It's important to understand the consequences of the non-treatment policy by the Population and Migration Authority on the asylum seekers' communities. First, de facto you cannot today submit asylum requests. The Population Authority makes it possible to file such applications only at the Interior Ministry at 53 Salame Street in Tel Aviv (or in the sand for those imprisoned there). The situation in Salame has never been brilliant, but in the past two years asylum seekers have been unable to file applications there.

The lines are very long, only few are allowed to enter every day and those who were declined do not receive a new appointment. People are required to arrive multiple times, mostly to hold a place in line in the early evening hours of the prior night, in order to have a chance to enter. Let's remember: entering is not for an interview or receiving a status but merely to file the motion. Moreover, all the asylum requests (but ten) were declined…, there are also men, and women who applied more than four years ago and still were not answered. The average asylum seeker, who lost long ago his trust in the Israeli government, has lost all hope in the asylum system in Israel and does see any reason to submit an asylum request.

In addition, in the absence of an organized immigration policy many asylum seekers believe that they have already submitted their asylum request years ago therefore they do not re-submit. Whether they were registered and interviewed at the UNHCR before 2009, or whether they were interviewed throughout Israel at the Population Authority and believed that it was an asylum interview.

Last, it is important to remember that for long months during 2015 the asylum applications processing unit rejected asylum applications out of hand with the ridiculous claim that they were filed too late. This argument did not hold in court, which rejected it and demanded from the Population Authority to re-examine all the applications. The logical thing to do was to re-open automatically all the rejected applications. However, the Population Authority again chose to make it difficult for the asylum seekers and declared that those who had been rejected out of hand should approach the authority and actively ask them to open their file.
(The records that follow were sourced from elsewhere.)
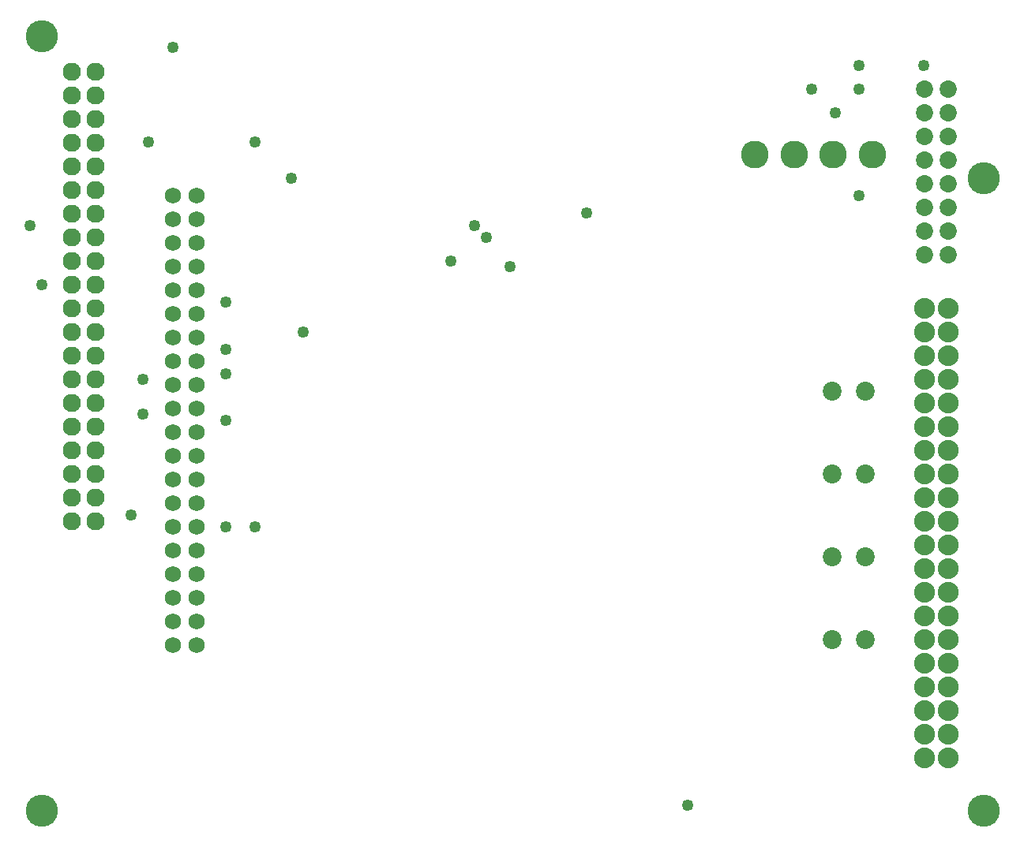
<source format=gbs>
G04 MADE WITH FRITZING*
G04 WWW.FRITZING.ORG*
G04 DOUBLE SIDED*
G04 HOLES PLATED*
G04 CONTOUR ON CENTER OF CONTOUR VECTOR*
%ASAXBY*%
%FSLAX23Y23*%
%MOIN*%
%OFA0B0*%
%SFA1.0B1.0*%
%ADD10C,0.068000*%
%ADD11C,0.068028*%
%ADD12C,0.049370*%
%ADD13C,0.079685*%
%ADD14C,0.117087*%
%ADD15C,0.135984*%
%ADD16C,0.072992*%
%ADD17C,0.076929*%
%ADD18C,0.088000*%
%LNMASK0*%
G90*
G70*
G54D10*
X826Y3109D03*
X826Y3009D03*
X826Y2909D03*
X826Y2809D03*
G54D11*
X826Y2709D03*
G54D10*
X826Y2609D03*
X826Y2509D03*
X826Y2409D03*
X826Y2309D03*
G54D11*
X826Y2209D03*
G54D10*
X826Y2109D03*
G54D11*
X826Y2009D03*
G54D10*
X826Y1909D03*
X826Y1809D03*
X826Y1709D03*
X826Y1609D03*
G54D11*
X826Y1509D03*
G54D10*
X826Y1409D03*
X826Y1309D03*
X826Y1209D03*
X726Y1209D03*
X726Y1309D03*
X726Y1409D03*
G54D11*
X726Y1509D03*
G54D10*
X726Y1609D03*
X726Y1709D03*
X726Y1809D03*
X726Y1909D03*
G54D11*
X726Y2009D03*
G54D10*
X726Y2109D03*
G54D11*
X726Y2209D03*
G54D10*
X726Y2309D03*
X726Y2409D03*
X726Y2509D03*
X726Y2609D03*
G54D11*
X726Y2709D03*
G54D10*
X726Y2809D03*
X726Y2909D03*
X726Y3009D03*
X726Y3109D03*
X826Y3109D03*
X826Y3009D03*
X826Y2909D03*
X826Y2809D03*
G54D11*
X826Y2709D03*
G54D10*
X826Y2609D03*
X826Y2509D03*
X826Y2409D03*
X826Y2309D03*
G54D11*
X826Y2209D03*
G54D10*
X826Y2109D03*
G54D11*
X826Y2009D03*
G54D10*
X826Y1909D03*
X826Y1809D03*
X826Y1709D03*
X826Y1609D03*
G54D11*
X826Y1509D03*
G54D10*
X826Y1409D03*
X826Y1309D03*
X826Y1209D03*
X726Y1209D03*
X726Y1309D03*
X726Y1409D03*
G54D11*
X726Y1509D03*
G54D10*
X726Y1609D03*
X726Y1709D03*
X726Y1809D03*
X726Y1909D03*
G54D11*
X726Y2009D03*
G54D10*
X726Y2109D03*
G54D11*
X726Y2209D03*
G54D10*
X726Y2309D03*
X726Y2409D03*
X726Y2509D03*
X726Y2609D03*
G54D11*
X726Y2709D03*
G54D10*
X726Y2809D03*
X726Y2909D03*
X726Y3009D03*
X726Y3109D03*
G54D12*
X949Y2357D03*
X949Y2160D03*
X3623Y3109D03*
X1224Y3183D03*
X1998Y2984D03*
X2048Y2934D03*
X2472Y3035D03*
X2148Y2809D03*
X1898Y2834D03*
X1275Y2533D03*
X548Y1759D03*
X598Y2334D03*
X598Y2185D03*
X3897Y3660D03*
X724Y3735D03*
X3623Y3559D03*
X622Y3335D03*
X1072Y3335D03*
X1073Y1709D03*
X949Y1710D03*
X3422Y3558D03*
X948Y2459D03*
X948Y2659D03*
X3623Y3659D03*
X123Y2984D03*
X173Y2734D03*
X3523Y3459D03*
X2898Y534D03*
G54D13*
X3510Y1234D03*
X3648Y1234D03*
X3510Y1584D03*
X3648Y1584D03*
X3510Y1934D03*
X3648Y1934D03*
X3510Y2284D03*
X3648Y2284D03*
G54D14*
X3183Y3284D03*
X3348Y3284D03*
X3513Y3284D03*
X3679Y3284D03*
G54D15*
X4148Y509D03*
X173Y509D03*
X4148Y3184D03*
X173Y3784D03*
G54D16*
X3898Y3559D03*
X3898Y3459D03*
X3898Y3359D03*
X3898Y3259D03*
X3898Y3159D03*
X3898Y3059D03*
X3898Y2959D03*
X3898Y2859D03*
X3898Y3559D03*
X3898Y3459D03*
X3898Y3359D03*
X3898Y3259D03*
X3898Y3159D03*
X3898Y3059D03*
X3898Y2959D03*
X3898Y2859D03*
X3998Y2859D03*
X3998Y2959D03*
X3998Y3059D03*
X3998Y3159D03*
X3998Y3259D03*
X3998Y3359D03*
X3998Y3459D03*
X3998Y3559D03*
G54D17*
X298Y3633D03*
X298Y3533D03*
X298Y3433D03*
X298Y3333D03*
X298Y3233D03*
X298Y3133D03*
X298Y3033D03*
X298Y2933D03*
X298Y2833D03*
X298Y2733D03*
X298Y2633D03*
X298Y2533D03*
X298Y2433D03*
X298Y2333D03*
X298Y2233D03*
X298Y2133D03*
X298Y2033D03*
X298Y1933D03*
X298Y1833D03*
X298Y1733D03*
X298Y3633D03*
X298Y3533D03*
X298Y3433D03*
X298Y3333D03*
X298Y3233D03*
X298Y3133D03*
X298Y3033D03*
X298Y2933D03*
X298Y2833D03*
X298Y2733D03*
X298Y2633D03*
X298Y2533D03*
X298Y2433D03*
X298Y2333D03*
X298Y2233D03*
X298Y2133D03*
X298Y2033D03*
X298Y1933D03*
X298Y1833D03*
X298Y1733D03*
X398Y1733D03*
X398Y1833D03*
X398Y1933D03*
X398Y2033D03*
X398Y2133D03*
X398Y2233D03*
X398Y2333D03*
X398Y2433D03*
X398Y2533D03*
X398Y2633D03*
X398Y2733D03*
X398Y2833D03*
X398Y2933D03*
X398Y3033D03*
X398Y3133D03*
X398Y3233D03*
X398Y3333D03*
X398Y3433D03*
X398Y3533D03*
X398Y3633D03*
G54D18*
X3998Y733D03*
X3998Y833D03*
X3998Y933D03*
X3998Y1033D03*
X3998Y1133D03*
X3998Y1233D03*
X3998Y1333D03*
X3998Y1433D03*
X3998Y1533D03*
X3998Y1633D03*
X3998Y1733D03*
X3998Y1833D03*
X3998Y1933D03*
X3998Y2033D03*
X3998Y2133D03*
X3998Y2233D03*
X3998Y2333D03*
X3998Y2433D03*
X3998Y2533D03*
X3998Y2633D03*
X3998Y733D03*
X3998Y833D03*
X3998Y933D03*
X3998Y1033D03*
X3998Y1133D03*
X3998Y1233D03*
X3998Y1333D03*
X3998Y1433D03*
X3998Y1533D03*
X3998Y1633D03*
X3998Y1733D03*
X3998Y1833D03*
X3998Y1933D03*
X3998Y2033D03*
X3998Y2133D03*
X3998Y2233D03*
X3998Y2333D03*
X3998Y2433D03*
X3998Y2533D03*
X3998Y2633D03*
X3898Y2633D03*
X3898Y2533D03*
X3898Y2433D03*
X3898Y2333D03*
X3898Y2233D03*
X3898Y2133D03*
X3898Y2033D03*
X3898Y1933D03*
X3898Y1833D03*
X3898Y1733D03*
X3898Y1633D03*
X3898Y1533D03*
X3898Y1433D03*
X3898Y1333D03*
X3898Y1233D03*
X3898Y1133D03*
X3898Y1033D03*
X3898Y933D03*
X3898Y833D03*
X3898Y733D03*
G04 End of Mask0*
M02*
</source>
All these should be added to the hidden opinion of the Immigration Authority regarding the eligibility of Darfuris to refugee status, and the opinion of the Court of Appeals, which held that asylum applications by Eritreans who had fled the Eritrean army could not be rejected. The state appealed this ruling to the District Court of Appeals, but the District Court returned the hearing to the court. So far, no new ruling has been made.

If the court stands behind its first decision, it will be grounds for reopening the asylum applications of a majority if not all Eritreans in Israel who have been rejected to this day. The government of Israel is of course in a hurry to expel them as soon as possible, before these issues become clear in the courts, before more people demand that the judicial authority do justice to them.

The declared policy of the Israeli governments in the last decade was to do everything possible in order not to recognize people as refugees. It is unthinkable that the state will now deport these people to a second refugee voyage, a journey that will include pain, torture, and even death.